## A Very Valuable Conjecture

August 3rd, 2016 by Dan Meyer

Here is a *very* valuable conjecture:

The spelling of every whole number shares at least one letter with the spelling of the

nextwhole number.

Which is to say that:

- “one” and “two” both share an “o”
- “two” and “three” both share a “t”
- etc.

Could that possibly be true for *every* whole number?

If I were starting a course on geometry or a unit on proof or an activity on deductive logic, I would introduce this conjecture very early in the process. Let me explain what I find so very valuable about this conjecture.

Deduction is hard. It’s an abstract mental act that *adults* find difficult. (See: the van Hiele’s and their levels.) Too often we rush students to that abstract act, rushing them past the lower van Hiele levels, and we ask them to argue deductively about objects that, to them, are *also* abstract.

I suspect that, to many students, those proof prompts read something like this:

Given that the base bangles are twice the tonnage of the circumwhoozle and the diagonalized matrox is invertible, prove that all altimeters cross the equation at Quito, Ecuador.

The word “prove” is weird. And, unfortunately, so is every other word in the sentence.

So I cherish opportunities to help students argue deductively with *concrete* objects, which is what we’re working with here, with the spelling of whole numbers. This conjecture also gives students several different angles on the proof act.

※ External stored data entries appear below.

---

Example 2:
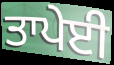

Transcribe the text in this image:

ਤਾਪੇਈ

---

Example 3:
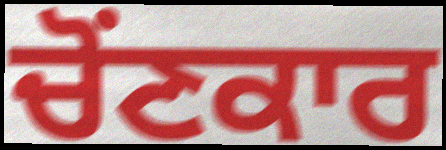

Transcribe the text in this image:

ਚੋਂਣਕਾਰ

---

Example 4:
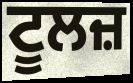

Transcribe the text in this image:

ਟੂਲਜ਼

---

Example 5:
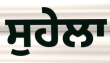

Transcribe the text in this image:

ਸੁਹੇਲਾ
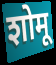
शोमू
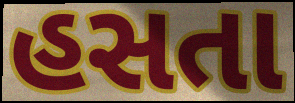
હસતા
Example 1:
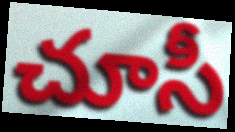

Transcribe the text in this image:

చూసీ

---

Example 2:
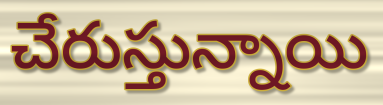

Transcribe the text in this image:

చేరుస్తున్నాయి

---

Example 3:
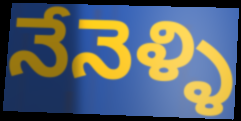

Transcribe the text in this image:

నేనెళ్ళి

You can ask students to find a counterexample, for example, a useful strategy when first interrogating a conjecture.

Once students have tried several different numbers they may satisfy themselves that the conjecture is true. This is one of the naive proof schemes Harel & Sowder observed in the students they studied. When this proof scheme surfaces in conjectures about geometric shapes, it’s challenging to summon up one new shape after another to challenge the student’s proof by example. It’s trivial, by comparison, to summon up one new *number* after another and ask the student to check her hypothesis again.

At a certain point in this process, likely after you give several numbers in the millions, your students may transform in two ways:

- They’ll get tired of trying example after example. “Proof by examples means you have to try
*all*the examples,” you can say, giving you both a moment to reflect on the need for a more rigorous proof scheme, like deductive reasoning. - They’ll notice that every number in the millions shares an “n” with every
*other*number in the millions. And same for the billions. And same for the trillions. And … same for the*hundreds*. And*so on*.

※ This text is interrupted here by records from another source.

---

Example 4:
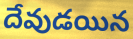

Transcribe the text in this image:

దేవుడయిన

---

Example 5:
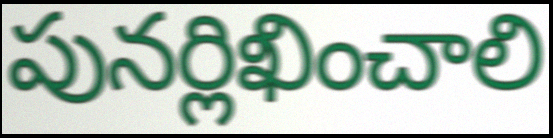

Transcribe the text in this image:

పునర్లిఖించాలి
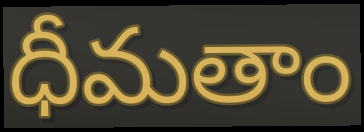
ధీమతాం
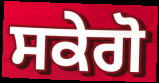
ਸਕੇਗੋ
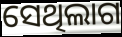
ସେଥିଲାଗ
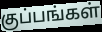
குப்பங்கள்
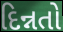
દિન્નતો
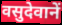
वसुदेवानें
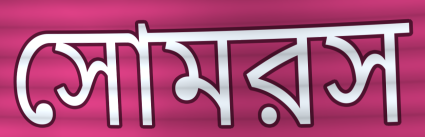
সোমরস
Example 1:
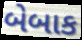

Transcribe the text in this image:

બેબાક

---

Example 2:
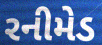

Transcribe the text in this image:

રનીમેડ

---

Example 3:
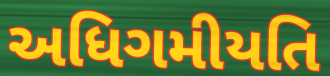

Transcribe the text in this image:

અધિગમીયતિ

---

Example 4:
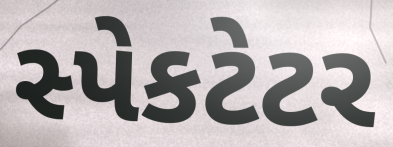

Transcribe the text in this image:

સ્પેકટેટર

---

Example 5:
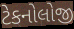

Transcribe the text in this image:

ટેકનોલોજી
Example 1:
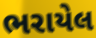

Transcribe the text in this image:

ભરાયેલ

And suddenly we’re on our way to a proof by *exhaustion*, which is much more rigorous than a proof by example. Nice.

This conjecture also leaves ample room for you and your students to pose *follow-up* conjectures. Like, “Does it work for all integers, or just whole numbers?”

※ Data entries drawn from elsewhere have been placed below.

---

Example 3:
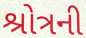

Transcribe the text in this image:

શ્રોત્રની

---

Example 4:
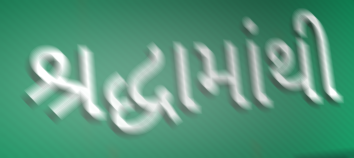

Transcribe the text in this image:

શ્રદ્ધામાંથી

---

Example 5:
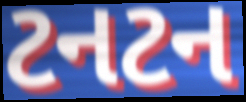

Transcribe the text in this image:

ટનટન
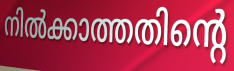
നിൽക്കാത്തതിന്റെ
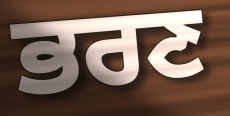
ਭਰਣ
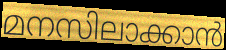
മനസിലാക്കാൻ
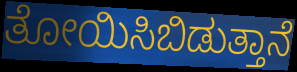
ತೋಯಿಸಿಬಿಡುತ್ತಾನೆ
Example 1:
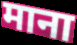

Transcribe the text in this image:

माना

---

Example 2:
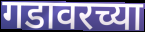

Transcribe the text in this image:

गडावरच्या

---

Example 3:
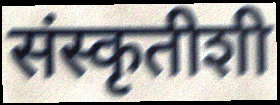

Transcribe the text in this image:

संस्कृतीशी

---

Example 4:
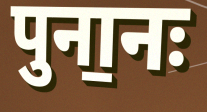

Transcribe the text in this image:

पुना॒नः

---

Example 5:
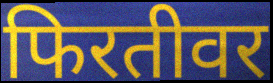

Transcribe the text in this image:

फिरतीवर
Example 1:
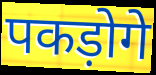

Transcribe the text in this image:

पकड़ोगे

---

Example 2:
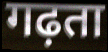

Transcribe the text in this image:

गढ़ता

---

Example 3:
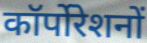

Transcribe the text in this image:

कॉर्पोरेशनों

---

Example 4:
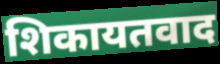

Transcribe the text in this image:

शिकायतवाद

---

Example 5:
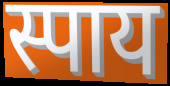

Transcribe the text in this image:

स्पाय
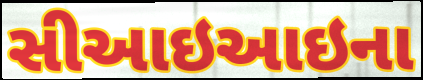
સીઆઇઆઇના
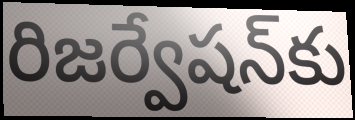
రిజర్వేషన్‌కు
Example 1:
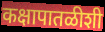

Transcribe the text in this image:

कक्षापातळीशी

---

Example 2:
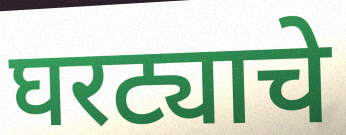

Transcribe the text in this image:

घरट्याचे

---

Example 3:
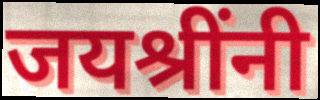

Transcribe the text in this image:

जयश्रींनी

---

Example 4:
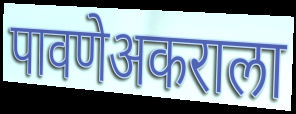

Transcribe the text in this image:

पावणेअकराला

I saw the conjecture and saw its value immediately. This is a very valuable kind of conjecture, I thought. But I don’t have many of them. Do you have another you can trade?

[via Futility Closet.]

**BTW**. You’re worse off in at least one way now than before you knew the conjecture was true. Now, when you ask your students, “Could that *possibly* be true?” you’re going to have to *pretend*.

**Featured Comments**:

Max:

What I like about game strategies is you go from “what seems to work,” to “will this always work,” to “here’s why this does/doesn’t work” pretty seamlessly.

Is it true for any other language with an alphabet? It fails for German (5/6 using umlauts, 7/8 otherwise), French (2/3), and Spanish (7/8).

What letter(s) of the alphabet do(es) not appear in the spelling of the first 999 whole numbers? Prove it.

List all the factors of every number from 1-100. What do you notice? Which numbers have an even number of factors? An odd number? What do you notice about numbers with an odd number of factors? Can you prove which numbers beyond 100 will have an odd number of factors?